Final example (and it doesn't get much more ludicrous than this one): in Iran the jailed artist and women's rights campaigner Atena Farghadani is reportedly facing extra charges after she is said to have shaken hands with her lawyer Mohammad Moghimi who was visiting her in prison. An indictment has been filed with a court accusing the pair of an "illegitimate sexual relationship short of adultery" and "indecent conduct". Moghimi has been arrested (he's out on bail now after posting £25,000).
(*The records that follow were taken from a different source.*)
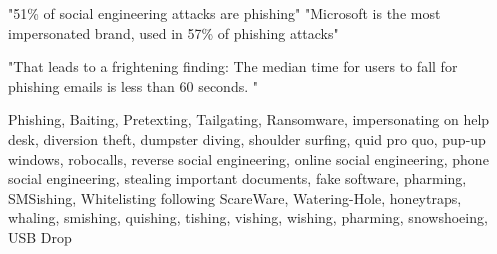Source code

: "51\% of social engineering attacks are phishing"\cite{3_barracuda}
"Microsoft is the most impersonated brand, used in 57\% of phishing attacks"\cite{3_barracuda}

"That leads to a frightening
finding: The median time for
users to fall for phishing emails
is less than 60 seconds. "\cite{verizon2024}

Phishing, Baiting, Pretexting, Tailgating, Ransomware, impersonating on help desk, diversion theft, dumpster diving,
shoulder surfing, quid pro quo, pup-up windows, robocalls, reverse social engineering, online social engineering, phone social engineering,
stealing important documents, fake software, pharming, SMSishing, Whitelisting following
ScareWare, Watering-Hole, honeytraps, whaling, smishing, quishing, tishing, vishing, wishing, pharming, snowshoeing, USB Drop


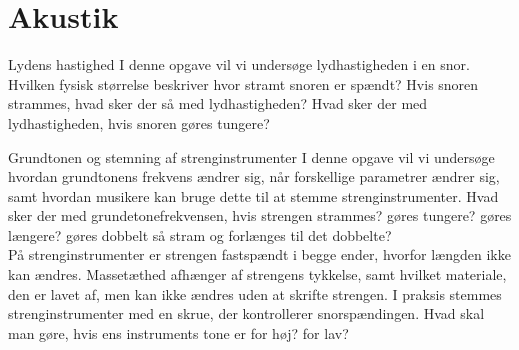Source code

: \documentclass[crop=false, class=memoir]{standalone}
\begin{document}
\section{Akustik}
\begin{opgave}[1]{Lydens hastighed} \label{aku:opg:vlyd}
I denne opgave vil vi undersøge lydhastigheden i en snor.
\opg Hvilken fysisk størrelse beskriver hvor stramt snoren er spændt?
\opg Hvis snoren strammes, hvad sker der så med lydhastigheden?
\opg Hvad sker der med lydhastigheden, hvis snoren gøres tungere?
\end{opgave}
\begin{opgave}[1]{Grundtonen og stemning af strenginstrumenter}
I denne opgave vil vi undersøge hvordan grundtonens frekvens ændrer sig, når forskellige parametrer ændrer sig, samt hvordan musikere kan bruge dette til at stemme strenginstrumenter. Hvad sker der med grundetonefrekvensen, hvis strengen
\opg strammes?
\opg gøres tungere?
\opg gøres længere?
\opg gøres dobbelt så stram og forlænges til det dobbelte? \\[2mm]
På strenginstrumenter er strengen fastspændt i begge ender, hvorfor længden ikke kan ændres. Massetæthed afhænger af strengens tykkelse, samt hvilket materiale, den er lavet af, men kan ikke ændres uden at skrifte strengen. I praksis stemmes strenginstrumenter med en skrue, der kontrollerer snorspændingen. Hvad skal man gøre, hvis ens instruments tone er
\opg for høj?
\opg for lav?
\end{opgave}
\end{document}
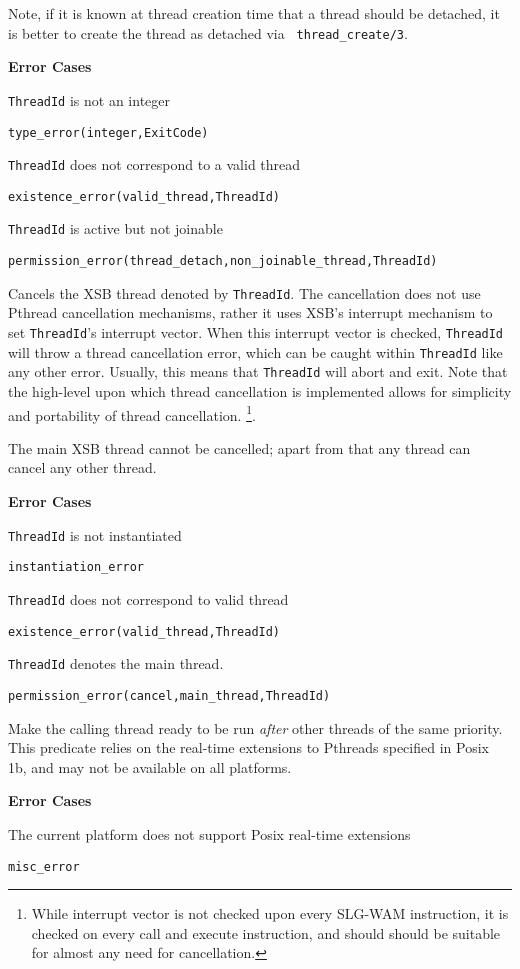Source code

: \begin{description}
Note, if it is known at thread creation time that a thread should be
detached, it is better to create the thread as detached via {\tt
  thread\_create/3}.

{\bf Error Cases}
\bi
\item 	{\tt ThreadId} is not an integer
\bi
\item 	{\tt type\_error(integer,ExitCode)}
\ei
\item   {\tt ThreadId} does not correspond to a valid thread
\bi
\item   {\tt existence\_error(valid\_thread,ThreadId)}
\ei
\item 	{\tt ThreadId} is active but not joinable
\bi
\item 	{\tt permission\_error(thread\_detach,non\_joinable\_thread,ThreadId)}
\ei
\ei

%
Cancels the XSB thread denoted by {\tt ThreadId}.  The cancellation
does not use Pthread cancellation mechanisms, rather it uses XSB's
interrupt mechanism to set {\tt ThreadId}'s interrupt vector.  When
this interrupt vector is checked, {\tt ThreadId} will throw a thread
cancellation error, which can be caught within {\tt ThreadId} like any
other error.  Usually, this means that {\tt ThreadId} will abort and
exit.  Note that the high-level upon which thread cancellation is
implemented allows for simplicity and portability of thread
cancellation.  \footnote{While interrupt vector is not checked upon
  every SLG-WAM instruction, it is checked on every {\sf call} and
  {\sf execute} instruction, and should should be suitable for almost
  any need for cancellation.}.

The main XSB thread cannot be cancelled; apart from that any thread
can cancel any other thread.

{\bf Error Cases}
\bi
\item 	{\tt ThreadId} is not instantiated
\bi
\item 	{\tt instantiation\_error}
\ei
%
\item   {\tt ThreadId} does not correspond to valid thread
\bi
\item   {\tt existence\_error(valid\_thread,ThreadId)}
\ei
\item   {\tt ThreadId} denotes the main thread.
\bi
\item   {\tt permission\_error(cancel,main\_thread,ThreadId)}
\ei
\ei

% 
Make the calling thread ready to be run {\em after} other threads of
the same priority.  This predicate relies on the real-time extensions
to Pthreads specified in Posix 1b, and may not be available on all
platforms.

{\bf Error Cases}
\bi
\item 	The current platform does not support Posix real-time extensions
\bi
\item 	{\tt misc\_error}
\ei
\ei
\end{description}

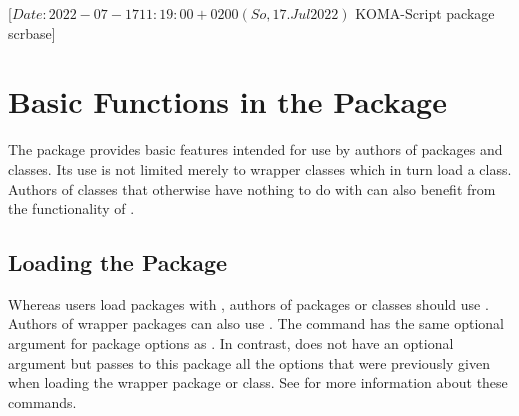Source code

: %
%
%
%
%
%
%

                 [$Date: 2022-07-17 11:19:00 +0200 (So, 17. Jul 2022) $
                  KOMA-Script package scrbase]

\chapter{Basic Functions in the  Package}
\BeginIndexGroup
{}%

The  package provides basic features intended for use by
authors of packages and classes. Its use is not limited merely to wrapper
classes which in turn load a \KOMAScript{} class. Authors of classes that
otherwise have nothing to do with \KOMAScript{} can also benefit from the
functionality of .

\section{Loading the Package}

Whereas users load packages with , authors of packages or
classes should use . Authors of
wrapper packages can also use . The
 command has the same optional argument for package
options as . In contrast, 
does not have an optional argument but passes to this package all the options
that were previously given when loading the wrapper package or class. See
\cite{latex:clsguide} for more information about these commands.

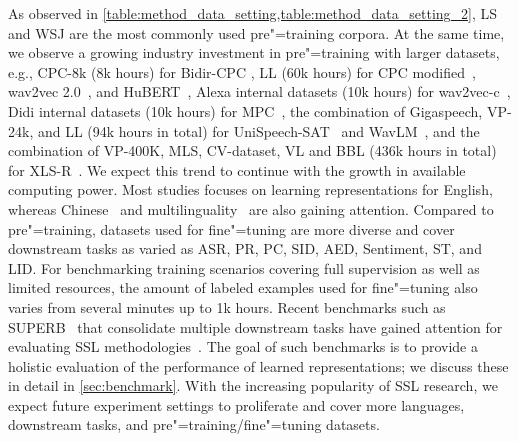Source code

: As observed in \cref{table:method_data_setting,table:method_data_setting_2}, LS and WSJ are the most commonly used
pre"=training corpora. At the same time, we observe a
growing industry investment in pre"=training with larger datasets, e.g.,
CPC-8k (8k hours) for Bidir-CPC \parencite{kawakami_learning_2020}, LL (60k hours) for
CPC modified~\parencite{riviere_unsupervised_2020}, 
wav2vec 2.0~\parencite{baevski_wav2vec_2020}, and HuBERT~\parencite{hsu_hubert_2021}, Alexa internal
datasets (10k hours) for wav2vec-c~\parencite{sadhu_wav2vecc_2021}, Didi internal
datasets (10k hours) for MPC~\parencite{jiang_improving_2019, jiang_further_2021}, the
combination of Gigaspeech, VP-24k, and LL (94k hours in total) for
UniSpeech-SAT~\parencite{chen_unispeechsat_2021} and WavLM~\parencite{chen_wavlm_2021}, and
the combination of VP-400K, MLS, CV-dataset, VL and BBL (436k hours in total)
for XLS-R~\parencite{babu_xlsr_2021}. We expect this trend to continue with the growth
in available computing power. Most studies focuses on learning representations
for English, whereas Chinese~\parencite{jiang_improving_2019, jiang_further_2021} and
multilinguality~\parencite{kawakami_learning_2020, babu_xlsr_2021} are also gaining
attention. Compared to pre"=training, datasets used for fine"=tuning are more
diverse and cover downstream tasks as varied as ASR, PR, PC, SID, AED,
Sentiment, ST, and LID. For benchmarking training scenarios covering full
supervision as well as limited resources, the amount of labeled examples used for
fine"=tuning also varies from several minutes up to 1k hours. Recent
benchmarks such as SUPERB~\parencite{yang_superb_2021} that consolidate multiple 
downstream tasks have gained attention for evaluating SSL
methodologies~\parencite{chen_unispeechsat_2021, chen_wavlm_2021}. The goal of such benchmarks is
to provide a holistic evaluation of the performance of learned representations; 
we discuss these in detail in \cref{sec:benchmark}. With the increasing
popularity of SSL research, we expect future experiment settings to proliferate
and cover more languages, downstream tasks, and pre"=training/fine"=tuning
datasets.


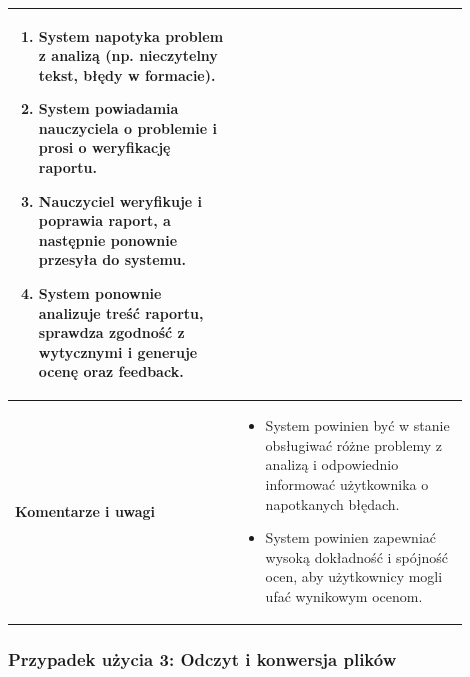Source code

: \documentclass[a4paper, 12pt]{article}
\begin{document}
\begin{table}[H]
\begin{tabular}{|p{0.45\linewidth}|p{0.45\linewidth}|}
\begin{enumerate}
    \item System napotyka problem z analizą (np. nieczytelny tekst, błędy w formacie).
    \item System powiadamia nauczyciela o problemie i prosi o weryfikację raportu.
    \item Nauczyciel weryfikuje i poprawia raport, a następnie ponownie przesyła do systemu.
    \item System ponownie analizuje treść raportu, sprawdza zgodność z wytycznymi i generuje ocenę oraz feedback.
\end{enumerate} \\
\hline
\textbf{Komentarze i uwagi} &
\begin{itemize}
    \item System powinien być w stanie obsługiwać różne problemy z analizą i odpowiednio informować użytkownika o napotkanych błędach.
    \item System powinien zapewniać wysoką dokładność i spójność ocen, aby użytkownicy mogli ufać wynikowym ocenom.
\end{itemize} \\
\hline
\end{tabular}
\end{table}

\subsubsection{Przypadek użycia 3: Odczyt i konwersja plików}
\end{document}
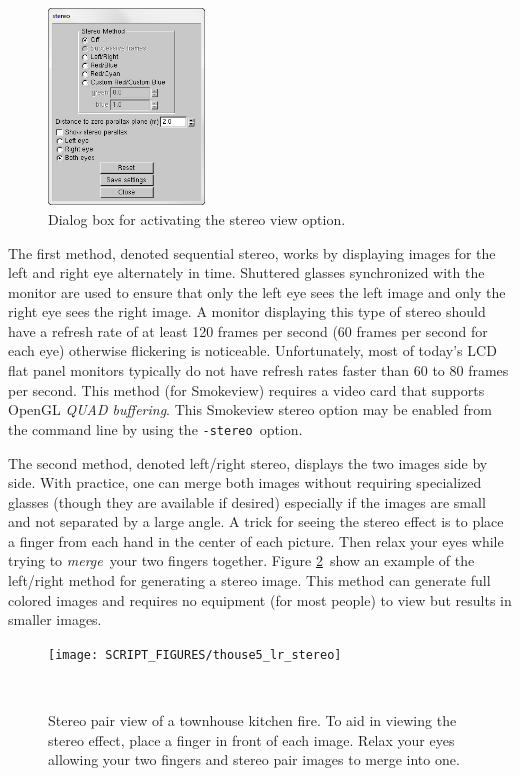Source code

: \documentclass[11pt,twoside]{book}
\begin{document}
\begin{figure}[bph]
\begin{center}
\includegraphics[height=2.055555in]{FIGURES/figSTEREO}
\caption{Dialog box for activating the stereo view option.}
\label{figstereodialog}
\end{center}
\end{figure}

The first method, denoted sequential stereo, works by displaying
images for the left and right eye alternately in time.  Shuttered
glasses  synchronized with the monitor are used to ensure that
only the left eye sees the left image and only the right eye sees
the right image.  A monitor displaying this type of stereo should
have a refresh rate of at least 120 frames per second (60 frames
per second for each eye) otherwise flickering is noticeable.
Unfortunately, most of today's LCD flat panel monitors typically
do not have refresh rates faster than 60 to 80 frames per second.
This method (for Smokeview) requires a video card that supports
OpenGL {\em QUAD buffering}. This Smokeview stereo option may be
enabled from the command line by using the {\tt -stereo}\ option.

The second method, denoted left/right stereo, displays the two
images side by side.  With practice, one can merge both images
without requiring specialized glasses (though they are available
if desired) especially if the images are small and not separated
by a large angle. A trick for seeing the stereo effect is to place
a finger from each hand in the center of each picture.  Then relax
your eyes while trying to {\em merge}\ your two fingers together.
Figure \ref{figlrstereo}\ show an example of the left/right method
for generating a stereo image.  This method can generate full
colored images and requires no equipment (for most people) to view
but results in smaller images.
\begin{figure}[bph]
\begin{center}
\texttt{[image: SCRIPT\_FIGURES/thouse5\_lr\_stereo]}
\caption[Stereo pair view of a townhouse kitchen fire.]{ Stereo
pair view of a townhouse kitchen fire. To aid in viewing the
stereo effect, place a finger in front of each image.  Relax your
eyes allowing your two fingers and stereo pair images to merge
into one. }\ \label{figlrstereo}
\end{center}
\end{figure}
\end{document}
Hmm, as Theresa May is wont to say, I am not making this up.

The Farghadani case is especially egregious as she's already a prisoner of conscience serving a 12-year sentence for lampooning the uptight Iranian authorities in her artwork whilst doing some (much-needed) campaigning for women's rights in the country (there's an Amnesty campaign on her case here).

Iran's clerics and conservatives would clearly like the country's women to be subservient baby-making machines rather than assertive independent women. Remember that ridiculous business of Iran's deputy culture minister publicly warning the actress Leila Hatami over her "inappropriate" behaviour at the Cannes film festival after she allowed the Cannes president to - gasp! - kiss her on the cheek? A kiss is not just a kiss when it's viewed through the prism of automatically-assumed male dominance ...

But back to our odd-one-out, the irrepressible Rihanna. I hate to think what the law-makers, prosecutors and self-appointed moral guardians of Iran, Morocco and Sudan (and numerous other places) would make of her new Bitch Better Have My Money video. I'm no great fan of Rihanna's music (actually this was, I must admit, the first thing of hers I've ever knowingly listened to: pap not pop, I thought), but I found myself (half) enjoying the OTT horror-panto of the video. Equally, though, I can see that its cartoonish romp through sexualised images of violence and ethnic stereotyping is not just in (presumably deliberate) 'bad taste', but also a mini-minefield of moral yukkiness. I wouldn't massively wish to defend it as a piece of 'feminist' or 'black political' art... but, nor would I wish to ban it.

Banning BBHMM would be to align yourself with the bigots of Agadir, Khartoum or Tehran.